**Exercise material:**
------------------------------------------------

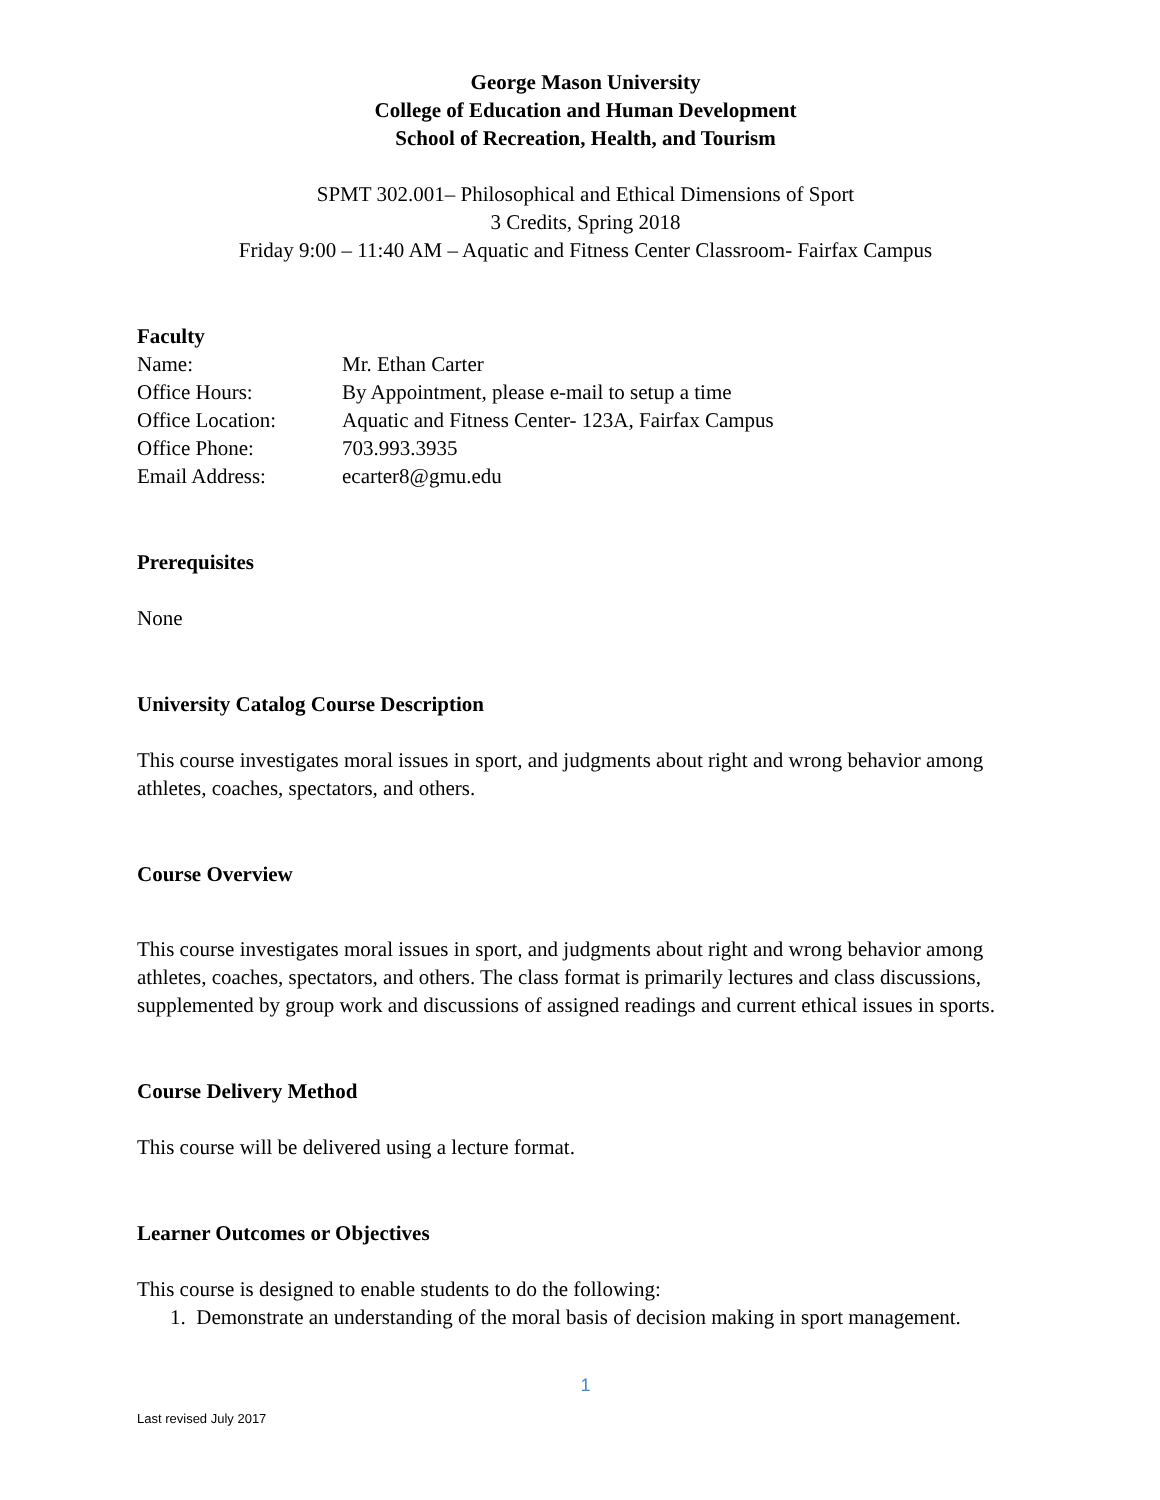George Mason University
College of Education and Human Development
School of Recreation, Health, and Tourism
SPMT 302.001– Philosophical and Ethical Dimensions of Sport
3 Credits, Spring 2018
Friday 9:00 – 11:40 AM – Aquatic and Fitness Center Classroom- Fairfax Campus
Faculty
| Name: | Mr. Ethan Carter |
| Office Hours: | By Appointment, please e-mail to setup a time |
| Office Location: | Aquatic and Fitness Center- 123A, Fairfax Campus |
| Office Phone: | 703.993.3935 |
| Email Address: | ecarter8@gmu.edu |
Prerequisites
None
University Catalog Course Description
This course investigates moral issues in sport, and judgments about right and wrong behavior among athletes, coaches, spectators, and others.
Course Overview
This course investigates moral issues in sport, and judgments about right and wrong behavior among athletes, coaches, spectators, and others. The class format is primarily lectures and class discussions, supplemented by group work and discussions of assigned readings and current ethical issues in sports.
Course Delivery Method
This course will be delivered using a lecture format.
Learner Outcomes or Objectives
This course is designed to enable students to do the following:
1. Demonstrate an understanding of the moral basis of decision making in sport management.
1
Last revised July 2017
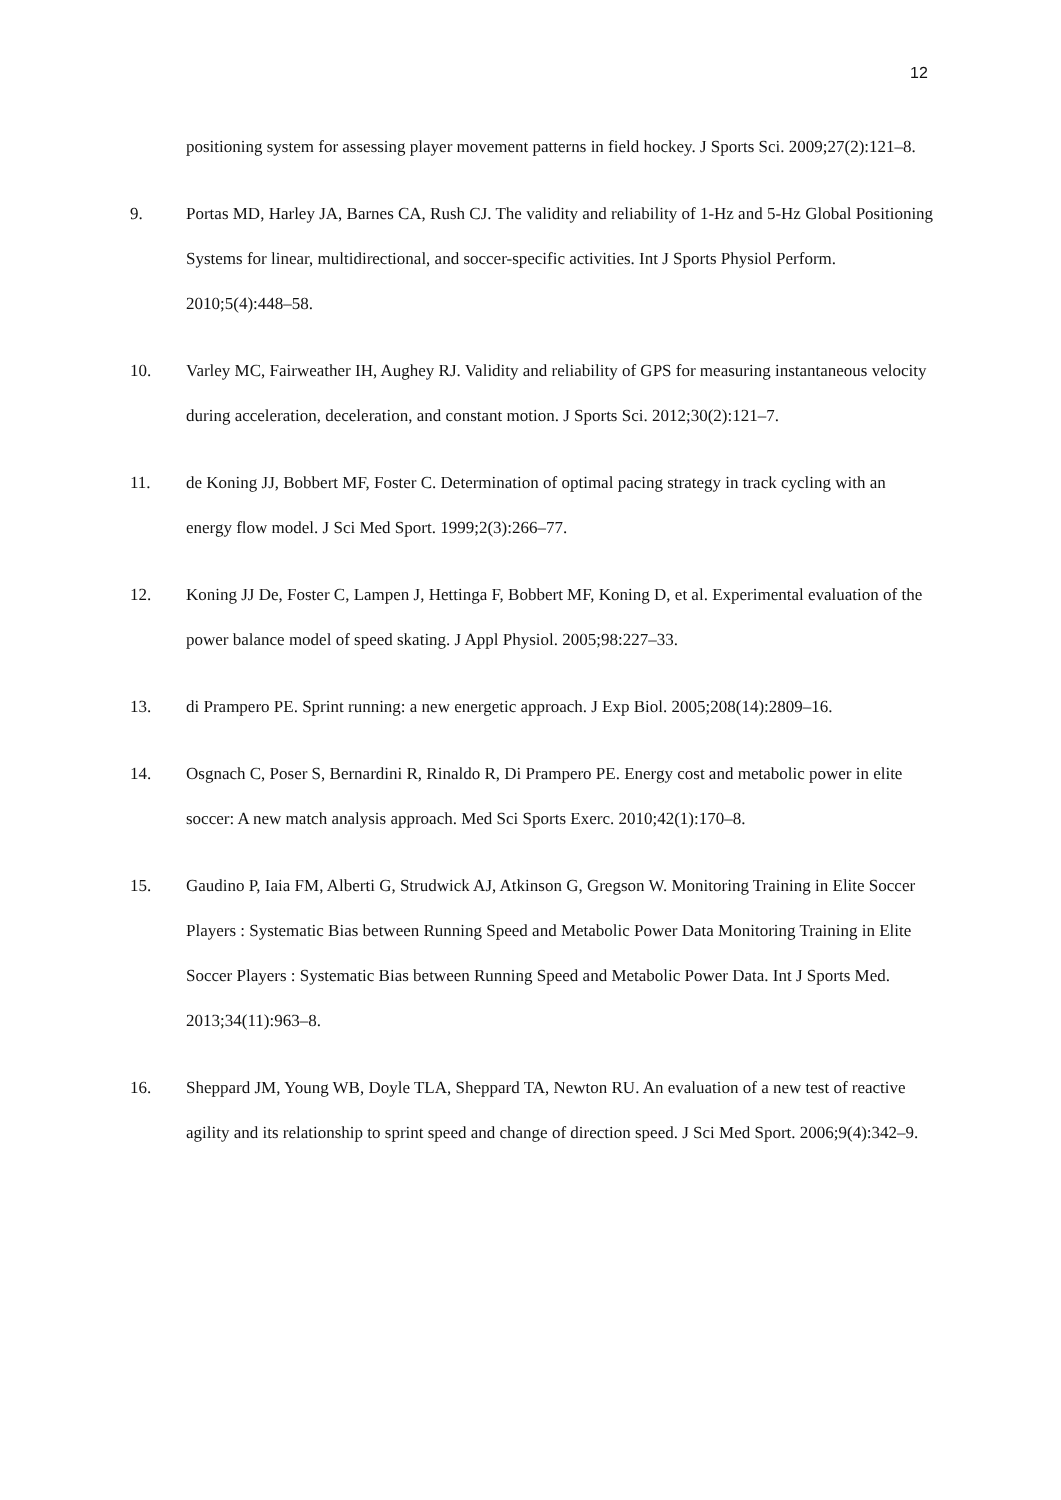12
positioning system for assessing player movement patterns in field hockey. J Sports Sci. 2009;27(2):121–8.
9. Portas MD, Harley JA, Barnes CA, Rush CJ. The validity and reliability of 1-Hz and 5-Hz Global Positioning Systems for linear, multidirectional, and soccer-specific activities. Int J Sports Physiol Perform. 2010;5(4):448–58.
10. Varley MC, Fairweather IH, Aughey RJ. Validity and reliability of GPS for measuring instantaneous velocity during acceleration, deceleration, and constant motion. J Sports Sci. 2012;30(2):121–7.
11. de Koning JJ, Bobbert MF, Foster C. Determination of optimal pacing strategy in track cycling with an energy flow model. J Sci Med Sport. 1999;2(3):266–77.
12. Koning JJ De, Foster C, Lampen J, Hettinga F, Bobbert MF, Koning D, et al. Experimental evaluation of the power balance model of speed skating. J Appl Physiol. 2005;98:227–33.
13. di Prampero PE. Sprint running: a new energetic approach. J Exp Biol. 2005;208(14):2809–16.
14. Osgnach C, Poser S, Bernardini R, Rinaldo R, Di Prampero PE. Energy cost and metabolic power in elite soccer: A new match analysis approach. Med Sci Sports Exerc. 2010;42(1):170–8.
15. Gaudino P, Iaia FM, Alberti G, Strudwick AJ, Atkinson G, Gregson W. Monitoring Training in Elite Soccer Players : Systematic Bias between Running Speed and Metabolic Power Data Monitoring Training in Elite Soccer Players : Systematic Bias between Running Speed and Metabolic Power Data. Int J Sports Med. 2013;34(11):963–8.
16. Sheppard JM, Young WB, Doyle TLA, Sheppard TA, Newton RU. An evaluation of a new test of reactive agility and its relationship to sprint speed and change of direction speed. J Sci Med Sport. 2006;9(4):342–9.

------------------------------------------------

**Action item:** Across the whole listing above, state how many lines contain "behavior". Only the number is wanted.

**Finished task:** 2